We introduce a spectral approach to this problem. Over a series of papers, my collaborators and I have described the IsoRank and IsoRank-N algorithms for finding such alignments. Using these, we are able to predict functional orthologs--- cross-species gene correspondences that take into account both sequence and protein data. These functional orthologs may provide certain advantages over existing sequence-only orthologs.



We predict protein interactions (PPIs) computationally, given just the sequence data of two proteins. The goal is to augment existing experimental data whose coverage remains spotty. We use structure-based approaches to predict whether two proteins interact, given just their sequence data. The structure based predictions are combined with functional genomic data using machine learning techniques.



Discovering the structure and dynamics of signaling networks is a key goal of systems biology. Towards this, we propose an approach to combine PPI and RNA-interference data to produce high-confidence hypotheses about the structure of a signaling network. The work, which is ongoing, was first presented at ISMB 2007. In it, we introduce the idea of using a multi-commodity flow framework to set up constraints on the structure of a signaling network, given PPI data and knock-down information from RNAi experiments. The constraints describe an Integer Linear Program (ILP) whose LP relaxation is then solved.



The Yeast 2-Hybrid protocol is one of the two main experimental approaches to discovering PPIs in a high-throughput way, the other being Co-Immunoprecipitation. The Y2H protocol is susceptible to some systematic biases, the most problematicbeing that certain proteins can behave "promiscuosly" in the assay and be responsible for many false-positive PPI pairs. We describe a Bayesian approach to modeling this systematic error. This approach allows us to combine information across multiple datasets and make more nuanced inferences than existing approaches.



One of the problems with performing gene-perturbation experiments is choosing the right cut-offs for the signal-vs-noise threshold in the assay. A too-high threshold will exclude promising hits; a too-low threshold will slow down downstream analysis with irrelevant genes. In the context of RNA-interference assays, we started with the intuition that the intended set of hits should share similar functions and hence be well-connected in the PPI network. We designed quantitative measures that express, given the list of all RNAi scores, how changes in cut-off will impact the connectivity (w.r.t. random) of the chosen set of hits. This leads to intuitive ways of selecting cut-offs for the experiment.



In protein structure prediction, one of the challenges is in efficiently exploring the local neighborhood of a conformation. We propose an approach that uses concepts from inverse kinematics (in robotics) to change a small part of a protein's backbone without changing anything else. This operation can be applied arbitrarily many times to explore the local neighborhood.
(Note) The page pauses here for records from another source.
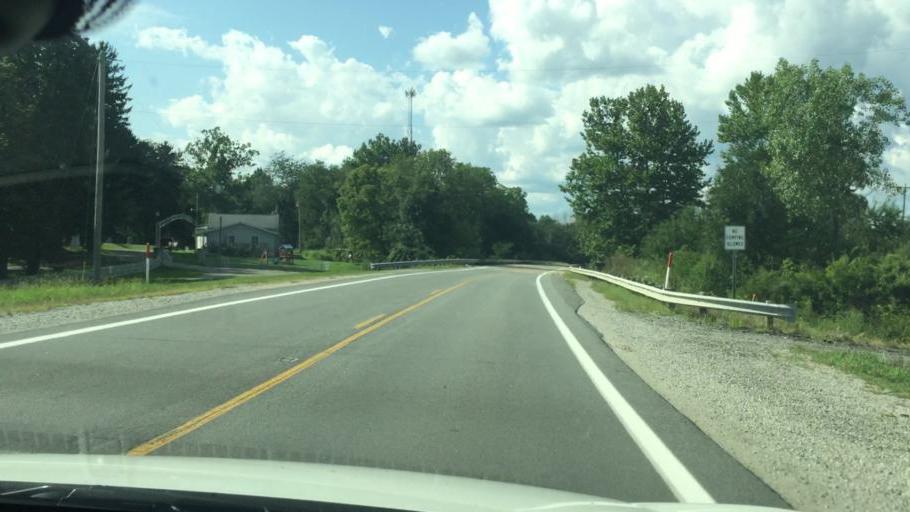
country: US
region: Ohio
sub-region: Madison County
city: Choctaw Lake
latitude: 39.9449
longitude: -83.5016
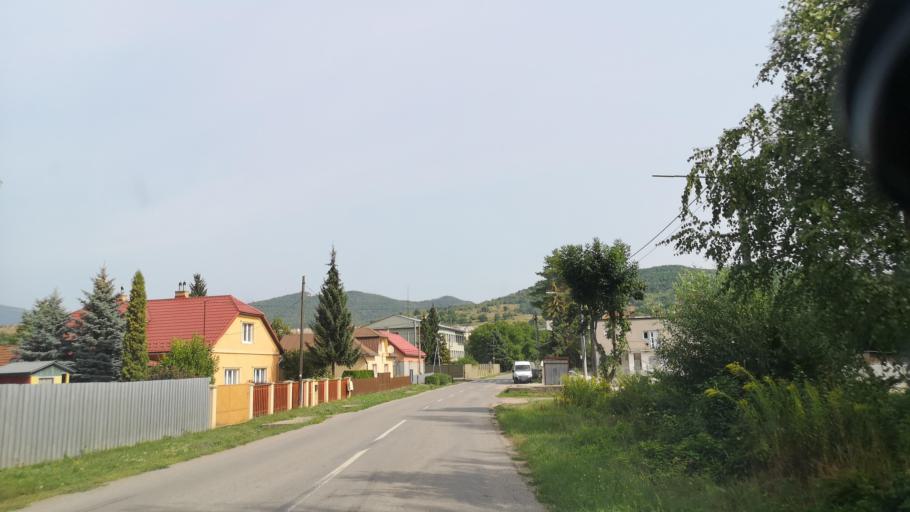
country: SK
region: Banskobystricky
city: Revuca
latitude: 48.6244
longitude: 20.2390
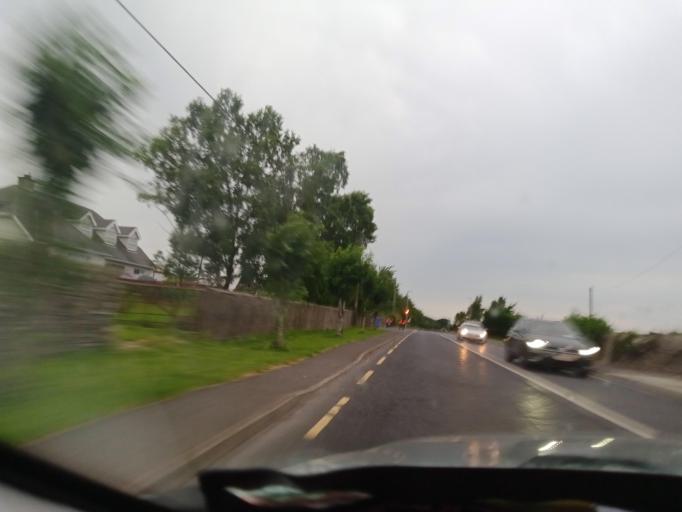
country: IE
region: Leinster
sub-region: Laois
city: Mountmellick
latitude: 53.1352
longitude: -7.4094
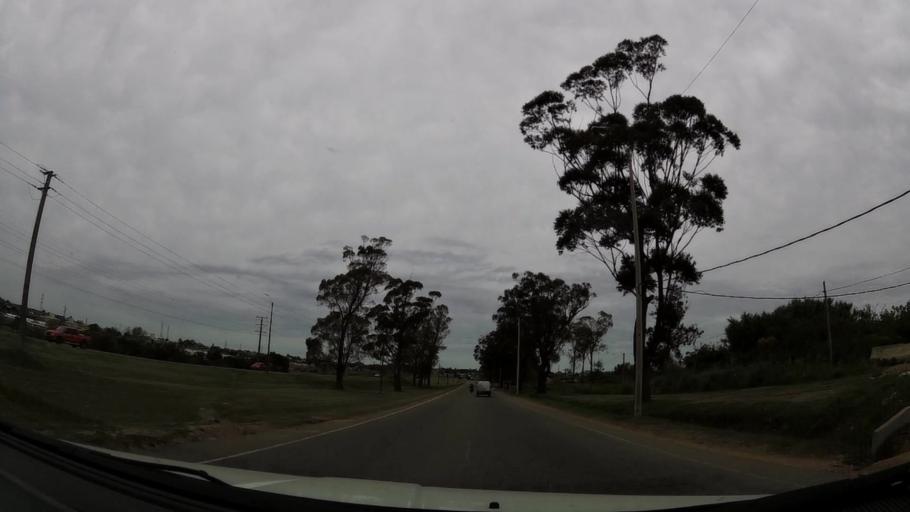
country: UY
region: Maldonado
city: Maldonado
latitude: -34.8851
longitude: -54.9518
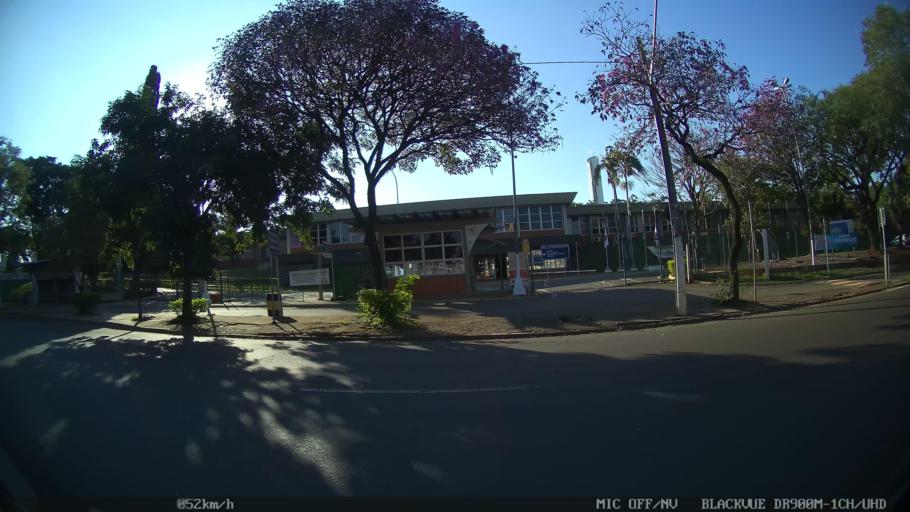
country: BR
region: Sao Paulo
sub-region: Piracicaba
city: Piracicaba
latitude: -22.7024
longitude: -47.6474
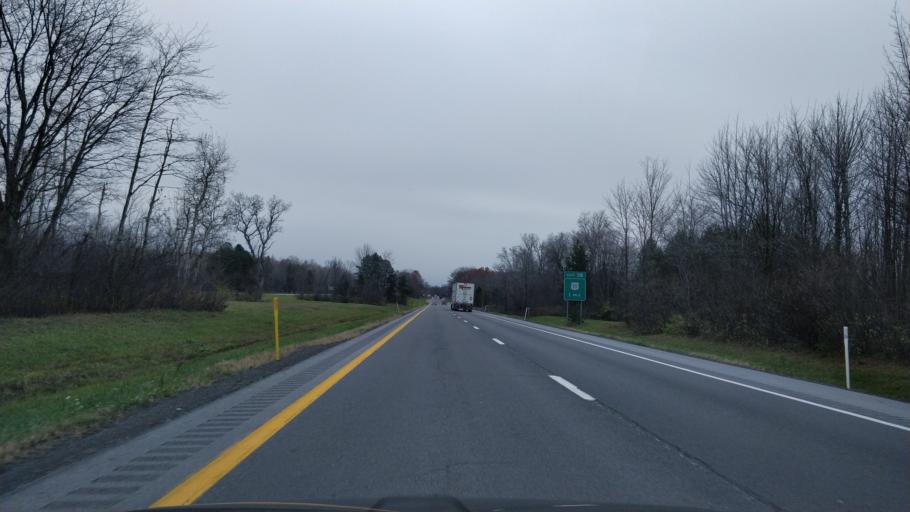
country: US
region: New York
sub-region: Jefferson County
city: Adams
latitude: 43.6943
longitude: -76.0745
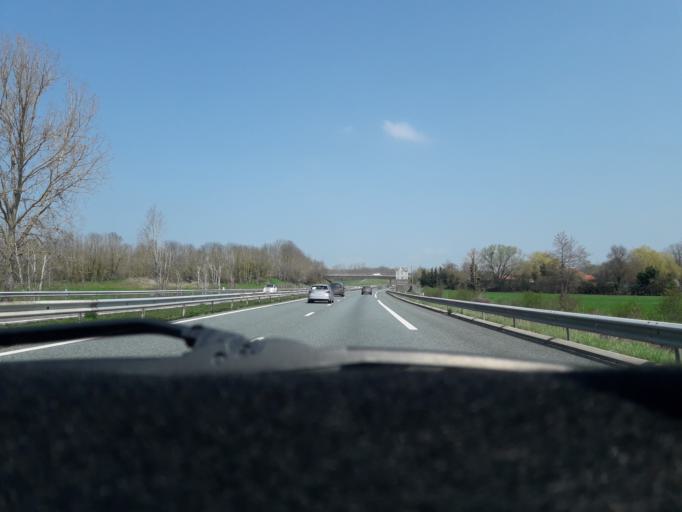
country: FR
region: Rhone-Alpes
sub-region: Departement de l'Isere
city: Saint-Victor-de-Cessieu
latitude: 45.5020
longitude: 5.3998
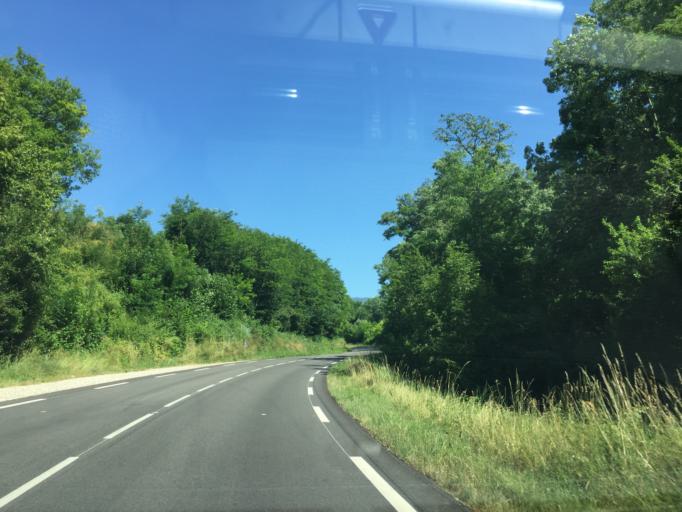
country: FR
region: Rhone-Alpes
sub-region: Departement de l'Isere
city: Saint-Just-de-Claix
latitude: 45.0541
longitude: 5.2603
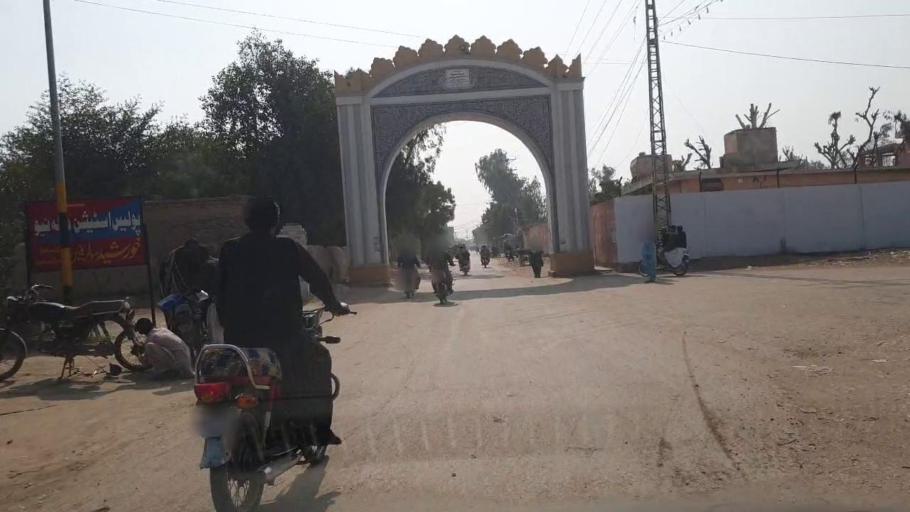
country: PK
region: Sindh
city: Hala
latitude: 25.8198
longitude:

Using this approach, we construct ensemble models of protein structure that better explain X-ray crystallization data than single-conformer models and are more effective than existing ensemble models.



Microarray experiments can quickly get costly, especially if one has to perform a number of them as part of a time-series study. We use the concept of active learning to compute the optimal points along the time-line at which microarray experiments should be run. The intuition is that the sampling should be focused in time-regions where the gene expression curves are least well-characterized.



  • Beckett Sterner, Bonnie Berger and I wrote a paper on using information theoretic ideas to identify and annotate active sites in proteins.
  • Mitul Saha and I wrote a paper on searching for a 3-D protein fragment in a database of protein structures.